Even if this were true (and not hollowed out by various exceptions in Anthropic’s T&C), I would not call it “extremely strict”. How about zero retention?

lazycog512 · a year ago

who guards the guards? [they plan] ahead and begin with them.

eddyzh · a year ago

They say something about retention after analysis by Clio but it's not very specific.

pixelsort · a year ago

They have to, the major AI companies are ads companies. Their profits demand that we accept their attempts to normalize the Spyware that networked AI represents.

botanical76 · a year ago

Yep. More generally, I have a lot of distaste that big tech are the ones driving the privacy conversation. Why would you put the guys with such blatant ulterior motives behind the wheel? But, this seems to be the US way. Customer choice via market share above everything, always, even if that choice gradually erodes the customer's autonomy.

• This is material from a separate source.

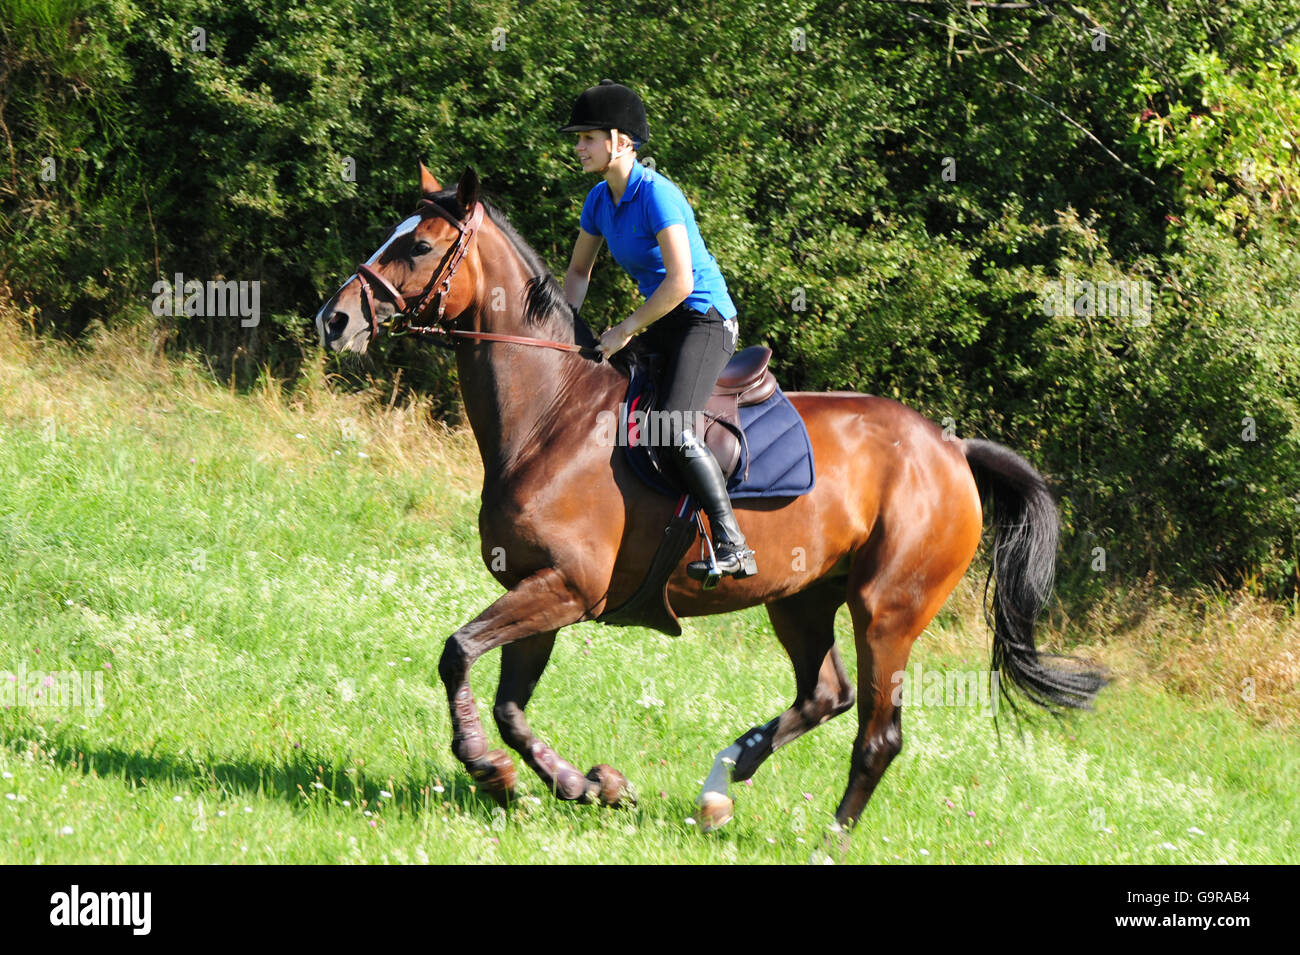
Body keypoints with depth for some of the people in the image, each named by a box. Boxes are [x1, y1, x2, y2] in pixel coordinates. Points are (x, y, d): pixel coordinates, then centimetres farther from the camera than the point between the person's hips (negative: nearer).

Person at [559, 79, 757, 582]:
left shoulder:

Not that anywhere else is brave enough to try otherwise, for fear of falling too far behind US markets.

Disclaimer: I could be much more informed on the relevant policies which enable this, but I can see the direction we're heading in... and I don't like it.

simonw · a year ago

I wrote up some notes (including interesting snippets of the video transcript) here: https://simonwillison.net/2024/Dec/12/clio/

tonygiorgio · a year ago

There’s absolutely nothing privacy preserving about their system and adding additional ways to extract and process user data doesn’t call for any additional privacy, it weakens it further.

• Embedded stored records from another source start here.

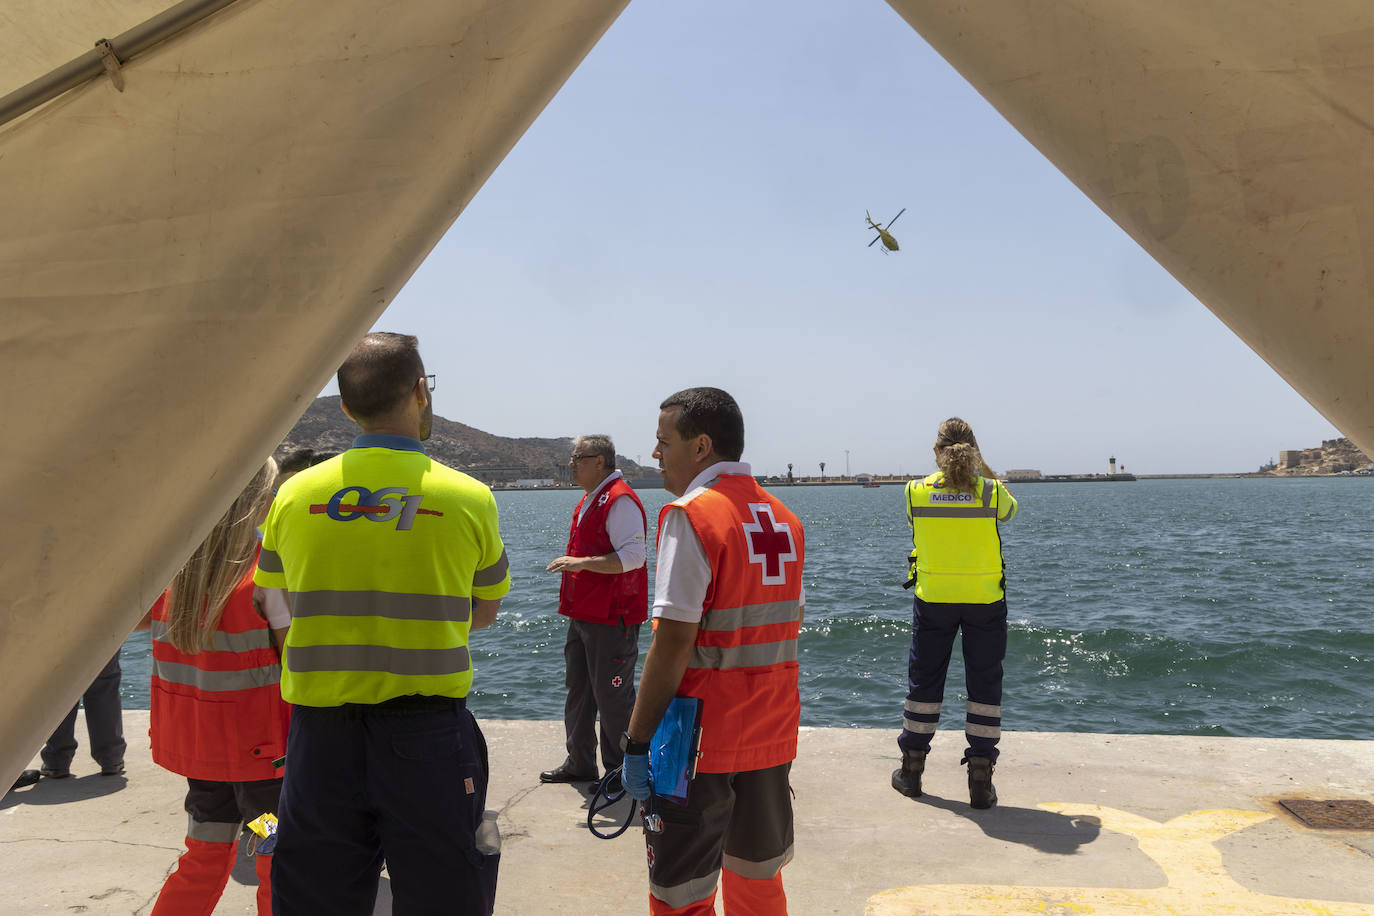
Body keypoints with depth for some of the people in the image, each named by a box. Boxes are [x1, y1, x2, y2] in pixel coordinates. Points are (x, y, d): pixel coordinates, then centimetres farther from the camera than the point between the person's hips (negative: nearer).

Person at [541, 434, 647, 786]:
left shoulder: (619, 500, -16)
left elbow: (632, 557, -24)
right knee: (578, 690, 16)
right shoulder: (589, 499, 16)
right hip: (583, 614, 10)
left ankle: (622, 770, 12)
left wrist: (580, 562, -26)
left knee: (612, 697, -2)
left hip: (611, 618, -10)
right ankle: (579, 763, 28)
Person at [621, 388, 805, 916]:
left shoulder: (691, 515, -14)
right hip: (774, 734, 7)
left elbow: (673, 643, -19)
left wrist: (637, 742, -13)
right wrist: (767, 714, 18)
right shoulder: (784, 519, 8)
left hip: (704, 739, -7)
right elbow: (789, 628, 12)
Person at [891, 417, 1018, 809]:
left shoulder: (916, 491, -9)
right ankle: (981, 781, 13)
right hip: (985, 600, -1)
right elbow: (1009, 510, 13)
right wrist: (984, 468, 17)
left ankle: (911, 771, 26)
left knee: (924, 681, 15)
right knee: (985, 685, 10)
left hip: (933, 600, 1)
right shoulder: (990, 491, -10)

Until they start using nvidia confidential compute and doing end to end encryption from the client to the GPU like we are, it’s just a larp. Sorry, a few words in a privacy policy don’t cut it.

musha68k · a year ago

They are in bed with NSA & co the same as OpenAI.

Palantir announced this even officially; partnership with Anthropic and AWS:

https://www.businesswire.com/news/home/20241107699415/en/Ant...

wseqyrku · a year ago

Of course this doesn't need to be used on "AI use" as they frame it. So far, your activity was a line in the logs somewhere, now someone is actually looking at you with three eyes, at all times.

pieix · a year ago

A lot of negativity in these comments. I find this analysis of claude.ai use cases helpful — many people, myself included, are trying to figure out what real people find LLMs useful for, and now we know a little more about that.

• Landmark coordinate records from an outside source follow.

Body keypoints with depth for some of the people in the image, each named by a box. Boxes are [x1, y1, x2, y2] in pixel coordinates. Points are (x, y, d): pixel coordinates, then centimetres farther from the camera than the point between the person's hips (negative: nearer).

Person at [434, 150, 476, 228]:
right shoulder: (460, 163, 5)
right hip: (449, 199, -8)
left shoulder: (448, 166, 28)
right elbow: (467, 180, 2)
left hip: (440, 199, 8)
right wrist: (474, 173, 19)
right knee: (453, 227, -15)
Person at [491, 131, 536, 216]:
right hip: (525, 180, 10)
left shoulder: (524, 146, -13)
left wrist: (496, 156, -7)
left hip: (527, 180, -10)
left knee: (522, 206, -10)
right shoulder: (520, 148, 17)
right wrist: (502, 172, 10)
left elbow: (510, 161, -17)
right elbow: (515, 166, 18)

Coding use cases making up 23.8% of usage indicates that we're still quite early on the adoption curve. I wonder if ChatGPT's numbers also skew this heavily towards devs, who make up only ~2.5% of the [American] workforce.

eddyzh · a year ago

While the highest catergoies are vague (web development vs cloud development) the specific clusters shown in the language specific examples expose a nation specific collectiev activity. While anonimized its stil exposing a lot of this collection of privat chats.

Good that the tell, but they did it before telling. I really hope they delete the detailed chats afterwards. They should and probably wont delete the first layer of aggregation.